I changed email addresses on my paypal account with no problems. It did take it about a day or so for the changes to take.


----------



## HyperformRacing (Apr 28, 2005)

patcollins said:


> I changed email addresses on my paypal account with no problems. It did take it about a day or so for the changes to take.


same here... the change was immediate for me.

Hyperform Racing
www.Hyperform-Racing.com


----------



## Mr-Tamiya (Jan 24, 2002)

dont even get me started with paypal! Willis email me for more info, I was part of a huge class action lawsuit against paypal for a proble similar to yours except they locked both of my accounts when they saw i had 2 accounts with the same email and they had locked up like 1200.00 of my money when they did it. i didnt see my money for about a year and a half, plus in the class actrion suit I received another bit of money out of the almost one milion dollar class action suit for there business conduct.


----------



## Tres (May 10, 1999)

Calling them is a joke....hard enough to find a number for them...
They are very happy on the phone.....NOT!!!!

When everything is straight forward it works great, any deviation from norm and watch out...


----------



## Tres (May 10, 1999)

Mr-Tamiya: I was part of that suite also...

NEVER saw a dime


----------



## HyperformRacing (Apr 28, 2005)

Also when I did it, it wasn't an email change but I added an email address and then changed it to my primary. Hope that helps

That stinks you guys have paypal horror stories...

Hyperform Racing
www.Hyperform-Racing.com


----------



## hankster (Jan 1, 1998)

On the other hand I have done 100s of transactions with them with no problems at all.


----------



## guver (Jul 31, 2002)

I have been very pleased w/ paypal, but was on hold today for over 30 minutes.

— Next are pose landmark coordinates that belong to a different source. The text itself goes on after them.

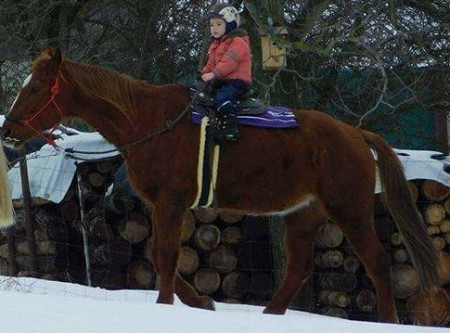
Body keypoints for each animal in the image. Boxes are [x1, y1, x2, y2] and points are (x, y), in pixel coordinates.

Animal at [0, 47, 440, 322]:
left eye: (35, 88)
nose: (8, 131)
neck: (150, 121)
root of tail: (356, 134)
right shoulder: (160, 206)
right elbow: (160, 256)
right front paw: (200, 301)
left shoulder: (172, 203)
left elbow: (165, 256)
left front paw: (167, 304)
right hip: (303, 214)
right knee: (298, 268)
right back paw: (270, 314)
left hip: (350, 209)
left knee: (378, 262)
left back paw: (387, 319)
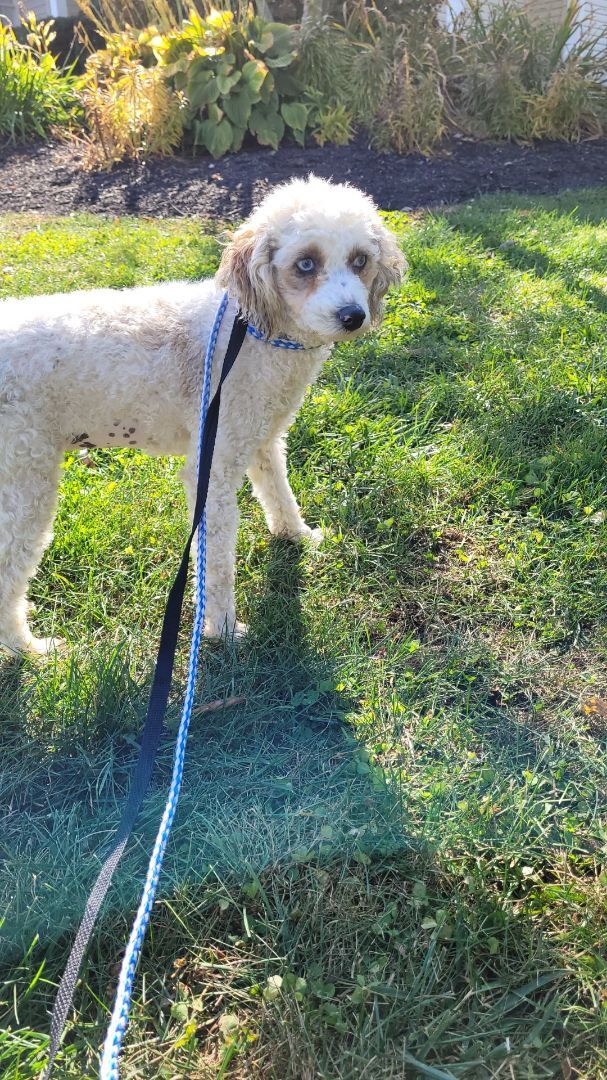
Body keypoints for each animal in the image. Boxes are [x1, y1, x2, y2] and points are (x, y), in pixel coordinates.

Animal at [1, 174, 406, 656]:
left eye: (361, 260)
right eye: (306, 264)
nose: (353, 316)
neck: (254, 329)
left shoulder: (261, 437)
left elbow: (279, 492)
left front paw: (298, 536)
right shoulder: (211, 469)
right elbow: (216, 562)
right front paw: (223, 628)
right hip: (25, 482)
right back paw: (26, 648)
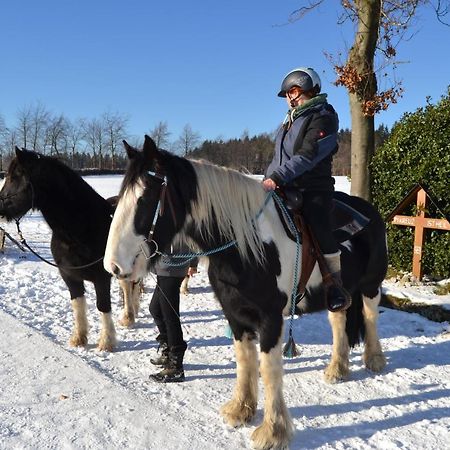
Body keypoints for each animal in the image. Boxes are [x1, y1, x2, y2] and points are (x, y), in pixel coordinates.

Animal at [0, 148, 141, 352]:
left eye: (14, 177)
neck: (79, 232)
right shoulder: (69, 276)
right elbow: (78, 304)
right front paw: (79, 338)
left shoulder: (101, 278)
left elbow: (102, 306)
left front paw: (106, 342)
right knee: (126, 286)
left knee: (130, 286)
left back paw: (130, 316)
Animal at [103, 137, 386, 450]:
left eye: (144, 198)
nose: (113, 265)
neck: (247, 246)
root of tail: (369, 210)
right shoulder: (236, 315)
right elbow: (245, 361)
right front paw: (241, 410)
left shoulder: (271, 319)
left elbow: (269, 370)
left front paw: (272, 431)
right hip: (339, 294)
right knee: (339, 321)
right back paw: (337, 368)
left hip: (371, 285)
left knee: (370, 316)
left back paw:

I hung up.


----------



## mcRacing (Sep 28, 2003)

they have been having problems with there server


----------



## Mr-Tamiya (Jan 24, 2002)

Tres said:


> Mr-Tamiya: I was part of that suite also...
> 
> NEVER saw a dime


Yeah it took for ever for me, and tons of paperwork but I did receive a check about 13 months later.


----------



## BDKesling (Sep 25, 2001)

I did the same as Hyperform and added an address, then switched it to my primary. No problems yet, although I'm at the end of my nonverified limit and I'll have to add a bank account soon.
Brian


----------



## Tres (May 10, 1999)

http://www.paypalsucks.com/


----------



## Mr-Tamiya (Jan 24, 2002)

hankster said:


> On the other hand I have done 100s of transactions with them with no problems at all.


Hank,
I had done thousands of transactions with them, At the time I was a Bronze power seller on E - Bay and a business account holder with paypal. The payment transactions were always fine, It was when you had a problem or had to deal with them directly, I had the business account that was specifically for my powerseller account, I went to open another personal account with paypal, and all was fine for a while, till I made it a premier account, thats when my accounts got locked, according to paypal you can have 1 personal and 1 business account, but not a premier and a business account so they locked them both holding my money for over a year and 1/2 and it wasnt like it was just 50.00 it was in the thousands. It was next to impossible to contact anyone and very rude and unfriendly un helpful people would "try" and help you, you would be on hold for ever! This was all before E - bay bought them, The seem a hair better now but not much, E- Bay is almost as bad when you need to contact them, Unless your a power seller, or had been with them for a long time you can forget about calling them too. So good luck with paypal, Bid pay is my new friend


----------